§ PASSAGE
__________

The taxonomic status of F. confusa was clarified through phylogenetic analysis of multi-locus DNA sequences from three unlinked genetic regions. This analysis demonstrated that F. confusa is genetically distinct from morphologically similar species such as F. ahlneri, F. mediterranea, and Parmeliella parvula.

==Description==

Fuscopannaria confusa is a small, squamulose lichen characterized by its greyish to brownish thallus (the main body of the lichen) that grows attached to a distinctive bluish-black (the underlying fungal layer). The thallus consists of small —scale-like structures typically measuring up to 0.8 mm in width—that are uniformly grey in colouration. The species reproduces asexually through soredia, which are powdery propagules containing both fungal and algal components, and rarely develops apothecia (fruiting bodies).

__________

§ ENTRIES SHOWN

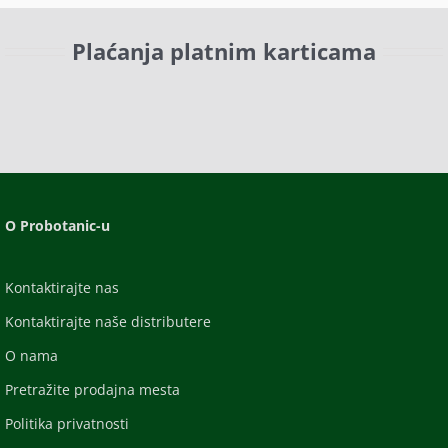
Plaćanja platnim karticama
O Probotanic-u
Kontaktirajte nas
Kontaktirajte naše distributere
O nama
Pretražite prodajna mesta
Politika privatnosti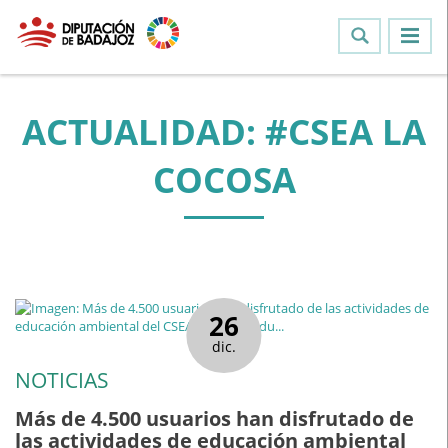
ACTUALIDAD: #CSEA LA
COCOSA
26
dic.
NOTICIAS
Más de 4.500 usuarios han disfrutado de
las actividades de educación ambiental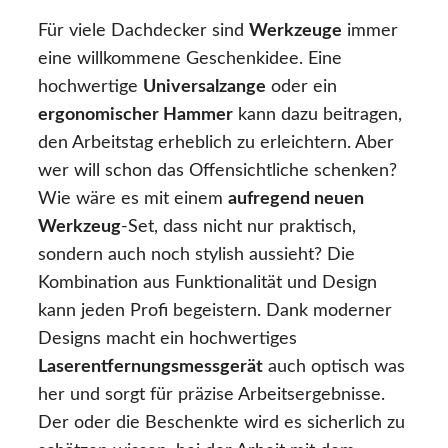
Für viele Dachdecker sind
Werkzeuge
immer
eine willkommene Geschenkidee. Eine
hochwertige
Universalzange
oder ein
ergonomischer Hammer
kann dazu beitragen,
den Arbeitstag erheblich zu erleichtern. Aber
wer will schon das Offensichtliche schenken?
Wie wäre es mit einem
aufregend neuen
Werkzeug
-Set, dass nicht nur praktisch,
sondern auch noch stylish aussieht? Die
Kombination aus Funktionalität und Design
kann jeden Profi begeistern. Dank moderner
Designs macht ein hochwertiges
Laserentfernungsmessgerät
auch optisch was
her und sorgt für präzise Arbeitsergebnisse.
Der oder die Beschenkte wird es sicherlich zu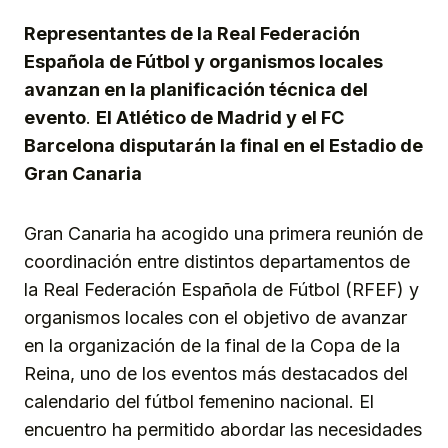
Representantes de la Real Federación
Española de Fútbol y organismos locales
avanzan en la planificación técnica del
evento
.
El Atlético de Madrid y el FC
Barcelona disputarán la final en el Estadio de
Gran Canaria
Gran Canaria ha acogido una primera reunión de
coordinación entre distintos departamentos de
la Real Federación Española de Fútbol (RFEF) y
organismos locales con el objetivo de avanzar
en la organización de la final de la Copa de la
Reina, uno de los eventos más destacados del
calendario del fútbol femenino nacional. El
encuentro ha permitido abordar las necesidades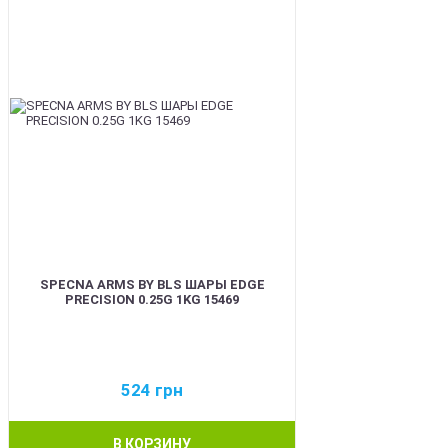
SPECNA ARMS BY BLS ШАРЫ EDGE
PRECISION 0.25G 1KG 15469
524
грн
В КОРЗИНУ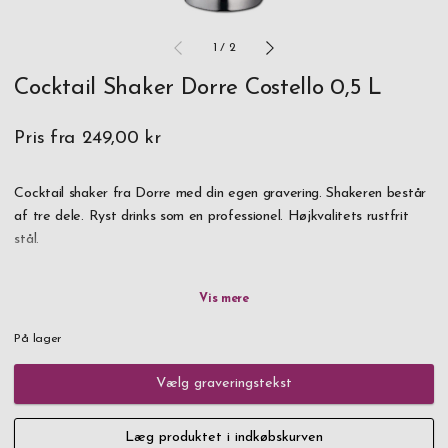
1
/
2
Cocktail Shaker Dorre Costello 0,5 L
Pris fra
249,00 kr
Cocktail shaker fra Dorre med din egen gravering. Shakeren består
af tre dele. Ryst drinks som en professionel. Højkvalitets rustfrit
stål.
Med personlig gravering bliver det en unik, værdsat og praktisk
gave til den kommende bartender.
På lager
Bestil i dag, hurtig levering.
Vælg graveringstekst
Læg produktet i indkøbskurven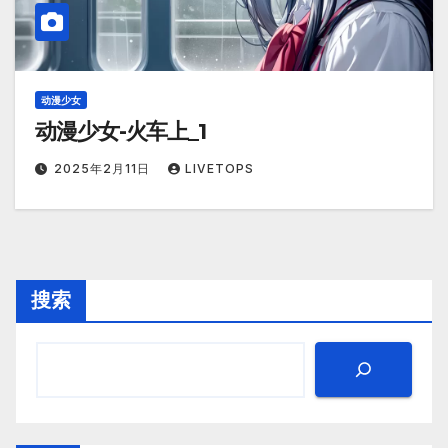
动漫少女
动漫少女-火车上_1
2025年2月11日
LIVETOPS
搜索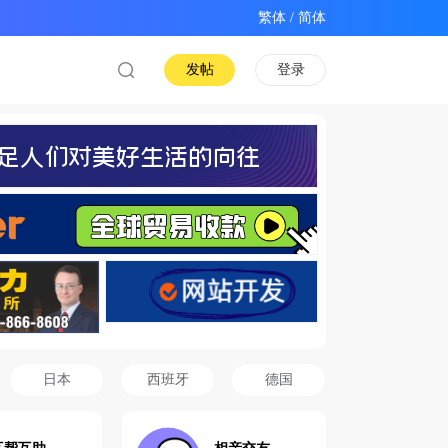
/
发帖
登录
日本
西班牙
德国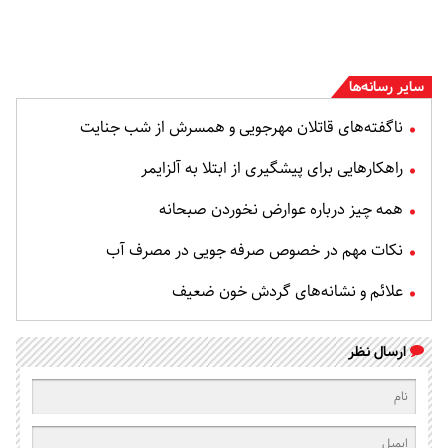
سایر رسانه‌ها
ناگفته‌های قاتلان مهرجویی و همسرش از شب جنایت
راهکارهایی برای پیشگیری از ابتلا به آلزایمر
همه چیز درباره عوارض نخوردن صبحانه
نکات مهم در خصوص صرفه جویی در مصرف آب
علائم و نشانه‌های گردش خون ضعیف
ارسال نظر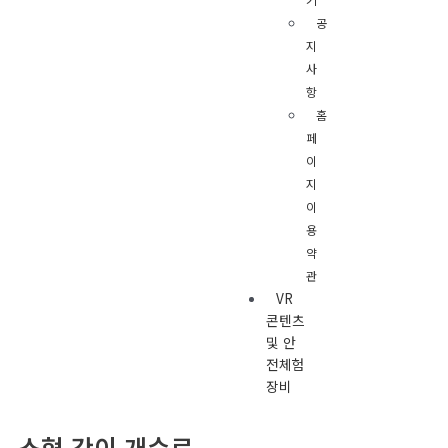
공
지
사
항
홈
페
이
지
이
용
약
관
VR
콘텐츠
및 안
전체험
장비
소형 간이 개수로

__________

§ USING THE INFORMATION
**1)** From the lichen passage, list every species it names as looking similar to F. confusa.
**2)** Answer these from the lichen passage:
(a) From how many unlinked genetic regions did the DNA sequences come?
(b) Up to what width do the small scale-like structures of the thallus typically measure?
(c) What do the soredia contain?
**3)** Continue the lichen passage from its last sentence.

§ ANSWERS FOR THIS EXERCISE
**1)**
F. ahlneri
F. mediterranea
Parmeliella parvula

**2)**
(a) Three.
(b) Up to 0.8 mm.
(c) Both fungal and algal components.

**3)**
Distinguishing F. confusa from similar species can be challenging due to morphological similarities. It most closely resembles Parmeliella parvula, with both species featuring uniformly grey squamules and soralia. Chemical analysis reveals that F. confusa contains two unknown fatty acids and one unknown triterpenoid, which manifest as needle-like crystals in the soralia of herbarium specimens—a feature that P. parvula lacks. In contrast, Fuscopannaria mediterranea can be differentiated by its larger, more olivaceous-brown squamules with contrasting blue-grey soralia. Fuscopannaria ahlneri is more readily distinguishable, having more prolonged and wider lobes (up to 1.5 mm wide compared to F. confusas 0.8 mm).

Accurate identification of F. confusa may require thin-layer chromatography or DNA sequencing, particularly to distinguish it from P. parvula, as the morphological differences are subtle. Multi-locus DNA sequencing has confirmed that despite physical similarities, these species are genetically distinct, with F. confusa representing a separate evolutionary lineage within the family Pannariaceae.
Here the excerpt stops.